▶ WORK TO COMPLETE
Across the records below, how many lines include the string "liver"? Respond with the number only.

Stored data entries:
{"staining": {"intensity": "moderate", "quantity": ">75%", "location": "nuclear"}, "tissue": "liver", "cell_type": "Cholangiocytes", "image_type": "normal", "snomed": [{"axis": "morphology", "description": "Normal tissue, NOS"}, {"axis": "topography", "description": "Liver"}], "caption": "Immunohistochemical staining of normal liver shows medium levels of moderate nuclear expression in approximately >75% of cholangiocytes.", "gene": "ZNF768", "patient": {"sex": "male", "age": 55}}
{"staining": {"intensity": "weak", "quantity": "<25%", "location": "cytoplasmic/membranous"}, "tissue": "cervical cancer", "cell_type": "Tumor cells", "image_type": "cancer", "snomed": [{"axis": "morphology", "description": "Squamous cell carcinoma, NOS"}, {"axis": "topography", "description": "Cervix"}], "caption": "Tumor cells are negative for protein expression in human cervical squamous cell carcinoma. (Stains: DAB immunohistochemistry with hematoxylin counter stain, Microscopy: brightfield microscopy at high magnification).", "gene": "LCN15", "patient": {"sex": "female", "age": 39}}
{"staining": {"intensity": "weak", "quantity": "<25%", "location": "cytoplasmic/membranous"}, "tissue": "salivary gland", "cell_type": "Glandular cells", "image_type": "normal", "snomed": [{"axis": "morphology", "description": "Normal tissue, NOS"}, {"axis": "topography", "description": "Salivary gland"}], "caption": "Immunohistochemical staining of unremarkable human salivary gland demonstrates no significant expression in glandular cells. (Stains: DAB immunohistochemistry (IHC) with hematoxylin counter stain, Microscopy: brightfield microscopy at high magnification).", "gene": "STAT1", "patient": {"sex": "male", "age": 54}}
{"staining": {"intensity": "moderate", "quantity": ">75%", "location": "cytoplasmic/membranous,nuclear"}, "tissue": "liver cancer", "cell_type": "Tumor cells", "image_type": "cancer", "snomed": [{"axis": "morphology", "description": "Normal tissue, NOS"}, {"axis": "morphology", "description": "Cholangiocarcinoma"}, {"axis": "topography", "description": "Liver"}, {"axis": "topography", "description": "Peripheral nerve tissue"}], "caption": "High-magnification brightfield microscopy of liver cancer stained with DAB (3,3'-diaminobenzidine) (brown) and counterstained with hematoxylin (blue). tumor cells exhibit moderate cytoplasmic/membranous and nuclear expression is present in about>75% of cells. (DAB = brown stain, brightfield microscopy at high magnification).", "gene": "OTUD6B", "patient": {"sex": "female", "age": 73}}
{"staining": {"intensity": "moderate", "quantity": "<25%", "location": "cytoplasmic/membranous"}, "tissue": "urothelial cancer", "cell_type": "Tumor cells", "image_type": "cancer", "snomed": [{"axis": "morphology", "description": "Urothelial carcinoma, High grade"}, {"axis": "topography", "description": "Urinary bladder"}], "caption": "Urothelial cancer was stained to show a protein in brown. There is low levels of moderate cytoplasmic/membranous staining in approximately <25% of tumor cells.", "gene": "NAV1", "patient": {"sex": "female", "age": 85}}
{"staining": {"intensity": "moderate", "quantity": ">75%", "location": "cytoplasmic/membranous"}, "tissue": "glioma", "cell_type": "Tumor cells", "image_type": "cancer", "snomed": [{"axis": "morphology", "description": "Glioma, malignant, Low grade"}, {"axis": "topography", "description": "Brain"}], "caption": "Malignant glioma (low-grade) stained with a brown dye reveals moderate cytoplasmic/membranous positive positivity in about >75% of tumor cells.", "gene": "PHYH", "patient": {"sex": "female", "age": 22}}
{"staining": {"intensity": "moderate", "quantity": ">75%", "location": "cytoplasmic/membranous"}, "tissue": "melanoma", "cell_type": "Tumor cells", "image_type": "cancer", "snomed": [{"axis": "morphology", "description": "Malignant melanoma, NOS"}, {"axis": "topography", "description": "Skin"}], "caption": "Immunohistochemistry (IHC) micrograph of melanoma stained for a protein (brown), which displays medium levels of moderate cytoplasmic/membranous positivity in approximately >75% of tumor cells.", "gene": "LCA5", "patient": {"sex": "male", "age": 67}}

▶ RESPONSE AREA
2